Differentiation theorems for BV functions of several variables, and applications
Xianrui Zhang
TL;DR
The work develops a multivariable differentiation theory for functions of bounded variation by introducing joint increments, joint derivatives, and joint monotonicity. It establishes a BV Lebesgue differentiation theorem with an optimal $L^1$ bound by the total variation, and a Jordan decomposition expressing BV functions as differences of jointly monotone components.
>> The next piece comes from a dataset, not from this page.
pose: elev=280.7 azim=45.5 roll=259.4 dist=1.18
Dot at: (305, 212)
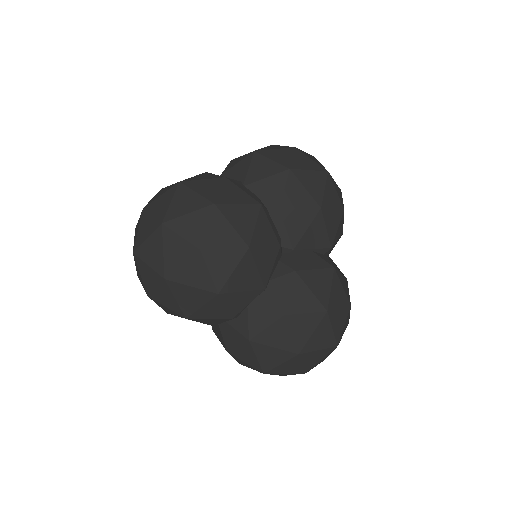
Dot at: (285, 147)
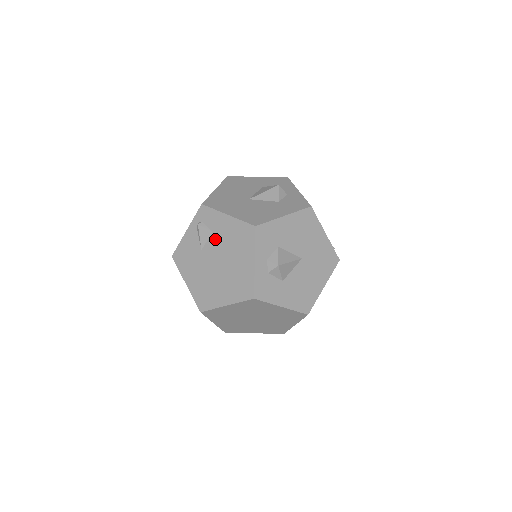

A Fubini-type differentiation theorem for infinite series of jointly monotone functions extends classical differentiation results to the multivariable setting. The authors also connect AC, BV, and derivative integrals through complementary corollaries, and provide a Riesz-type result for the interchange of derivatives with sums. Collectively, this yields a cohesive framework for differentiation in multiple variables with precise a.e. and integrability conclusions, suitable for analysis and geometric measure theory applications.
Abstract
We extend the classical Lebesgue and Fubini differentiation theorems to functions of several variables, using the notions of joint derivative and joint monotonicity. Our first main result shows that for a function $f$ of bounded variation, the joint derivative exists almost everywhere, its $L^1$ norm is bounded by the total variation of $f$, and equality in this bound characterizes absolute continuity. Our second main result shows that, for a convergent series of jointly monotone increasing functions, the joint derivative of the sum equals the sum of the joint derivatives almost everywhere.